EXERCISE PROMPT ▸
Count the lines in the rows below that contain the string "España", and reply with that number alone.

GIVEN INFORMATION ▸

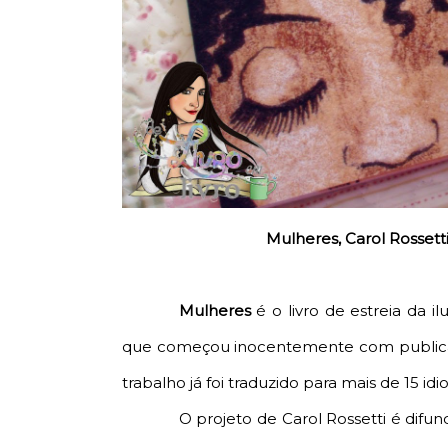
Mulheres, Carol Rossetti
Mulheres
é o livro de estreia da il
que começou inocentemente com publicaç
trabalho já foi traduzido para mais de 15 idi
O projeto de Carol Rossetti é difu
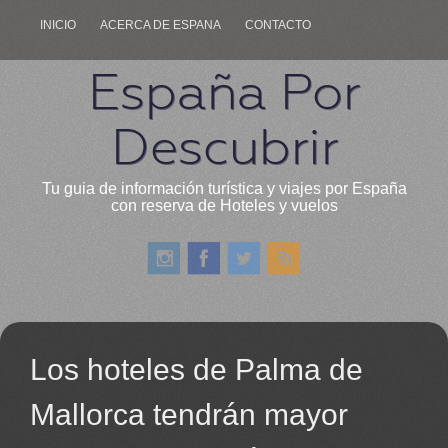
INICIO
ACERCA DE ESPANA
CONTACTO
España Por
Descubrir
Tu guia de información turística y viajes por España
con reserva de Hoteles y vuelos
Los hoteles de Palma de
Mallorca tendrán mayor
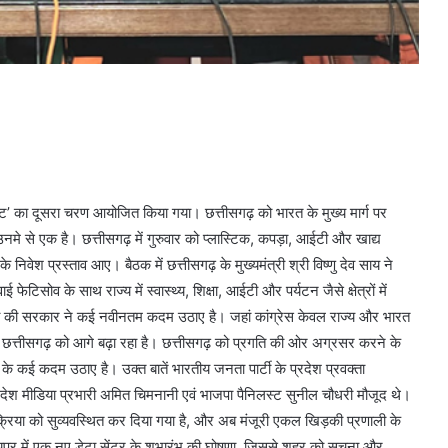
क्ट मीट’ का दूसरा चरण आयोजित किया गया। छत्तीसगढ़ को भारत के मुख्य मार्ग पर
नमे से एक है। छत्तीसगढ़ में गुरुवार को प्लास्टिक, कपड़ा, आईटी और खाद्य
े निवेश प्रस्ताव आए। बैठक में छत्तीसगढ़ के मुख्यमंत्री श्री विष्णु देव साय ने
ेटिसोव के साथ राज्य में स्वास्थ्य, शिक्षा, आईटी और पर्यटन जैसे क्षेत्रों में
भाजपा की सरकार ने कई नवीनतम कदम उठाए है। जहां कांग्रेस केवल राज्य और भारत
ो छत्तीसगढ़ को आगे बढ़ा रहा है। छत्तीसगढ़ को प्रगति की ओर अग्रसर करने के
े कई कदम उठाए है। उक्त बातें भारतीय जनता पार्टी के प्रदेश प्रवक्ता
ें प्रदेश मीडिया प्रभारी अमित चिमनानी एवं भाजपा पैनिलस्ट सुनील चौधरी मौजूद थे।
्रक्रिया को सुव्यवस्थित कर दिया गया है, और अब मंजूरी एकल खिड़की प्रणाली के
ायपुर में एक नए डेटा सेंटर के शुभारंभ की घोषणा, जिससे शहर को सूचना और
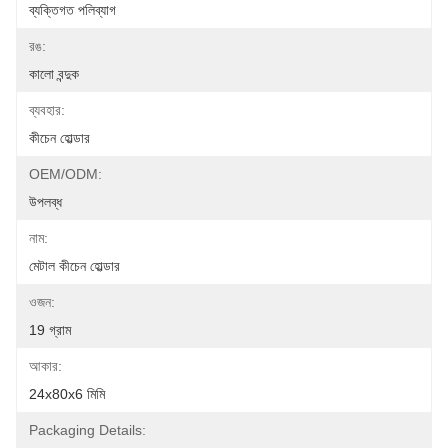
ব্যক্তিগত পলিব্যাগ
রঙ:
কালো বন্দুক
ব্যবহার:
কীচেন হোল্ডার
OEM/ODM:
উপলব্ধ
নাম:
মেটাল কীচেন হোল্ডার
ওজন:
19 গ্রাম
আকার:
24x80x6 মিমি
Packaging Details:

SOLUTION ▸
2